Leading up to the oral arguments being held in Intel Corp. Investment Policy Committee v. Christopher Sulyma, Law360 and Bloomberg Law turned to ERISA Litigation partner Kim Jones for insight into the case.
Both publications report that the oral arguments in Intel v. Sulyma will give the justices the opportunity to resolve a circuit split on the question of what triggers a three-year statute of limitations for ERISA fiduciary-breach class actions.
Workers typically have six years to file these suits, starting on the day the fiduciary breach occurred. But employers can ask a judge to invoke a three-year statute of limitations if they can prove the worker gained “actual knowledge” of the breach on a certain day.
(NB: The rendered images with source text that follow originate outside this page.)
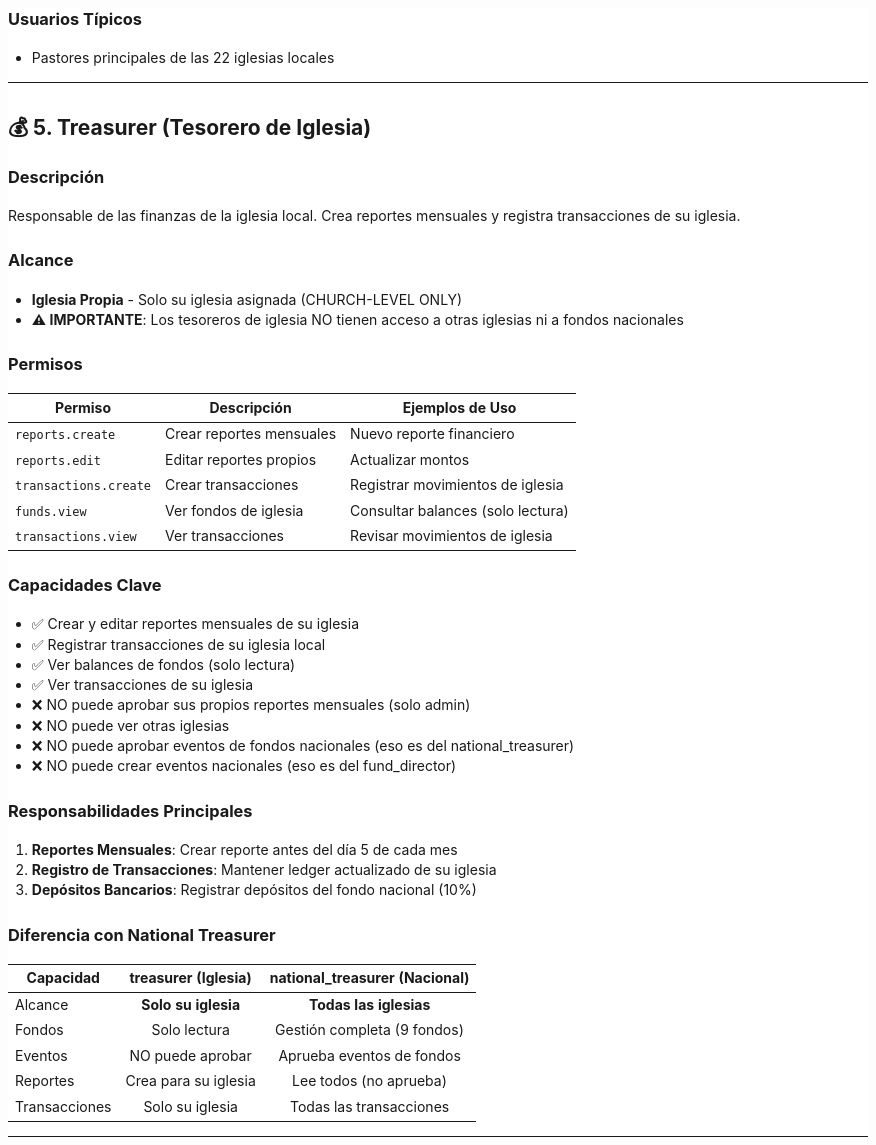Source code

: ### Usuarios Típicos
- Pastores principales de las 22 iglesias locales

---

## 💰 5. Treasurer (Tesorero de Iglesia)

### Descripción
Responsable de las finanzas de la iglesia local. Crea reportes mensuales y registra transacciones de su iglesia.

### Alcance
- **Iglesia Propia** - Solo su iglesia asignada (CHURCH-LEVEL ONLY)
- **⚠️ IMPORTANTE**: Los tesoreros de iglesia NO tienen acceso a otras iglesias ni a fondos nacionales

### Permisos

| Permiso | Descripción | Ejemplos de Uso |
|---------|-------------|-----------------|
| `reports.create` | Crear reportes mensuales | Nuevo reporte financiero |
| `reports.edit` | Editar reportes propios | Actualizar montos |
| `transactions.create` | Crear transacciones | Registrar movimientos de iglesia |
| `funds.view` | Ver fondos de iglesia | Consultar balances (solo lectura) |
| `transactions.view` | Ver transacciones | Revisar movimientos de iglesia |

### Capacidades Clave
- ✅ Crear y editar reportes mensuales de su iglesia
- ✅ Registrar transacciones de su iglesia local
- ✅ Ver balances de fondos (solo lectura)
- ✅ Ver transacciones de su iglesia
- ❌ NO puede aprobar sus propios reportes mensuales (solo admin)
- ❌ NO puede ver otras iglesias
- ❌ NO puede aprobar eventos de fondos nacionales (eso es del national_treasurer)
- ❌ NO puede crear eventos nacionales (eso es del fund_director)

### Responsabilidades Principales
1. **Reportes Mensuales**: Crear reporte antes del día 5 de cada mes
2. **Registro de Transacciones**: Mantener ledger actualizado de su iglesia
3. **Depósitos Bancarios**: Registrar depósitos del fondo nacional (10%)

### Diferencia con National Treasurer
| Capacidad | treasurer (Iglesia) | national_treasurer (Nacional) |
|-----------|:-------------------:|:-----------------------------:|
| Alcance | **Solo su iglesia** | **Todas las iglesias** |
| Fondos | Solo lectura | Gestión completa (9 fondos) |
| Eventos | NO puede aprobar | Aprueba eventos de fondos |
| Reportes | Crea para su iglesia | Lee todos (no aprueba) |
| Transacciones | Solo su iglesia | Todas las transacciones |

---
In the article, “Intel Case, DOL Rule Could Build ERISA Shield for Employers,” Jones told Law360 that a court ruling in Intel’s favor would “encourage participants to boost their knowledge of what’s going on. Does the court want to send a message that you don’t have to look at anything?”
She added, “You’re not taking away their rights; you’re giving them three years to look at something and follow it and make an informed decision.”
Jones also told Bloomberg Law that “requiring a participant to know there was an actual violation or wrongdoing, which seems to be what the Ninth Circuit held, seems like a high threshold.”
In addition, Law360 also reviewed the Department of Labor’s proposed electronic disclosure rule, which would allow companies to email out all plan information unless workers opt out.
Jones believes the proposed rule will pass, but that “it might be modified in some way.”
She added that “there definitely seems to be some power behind it.”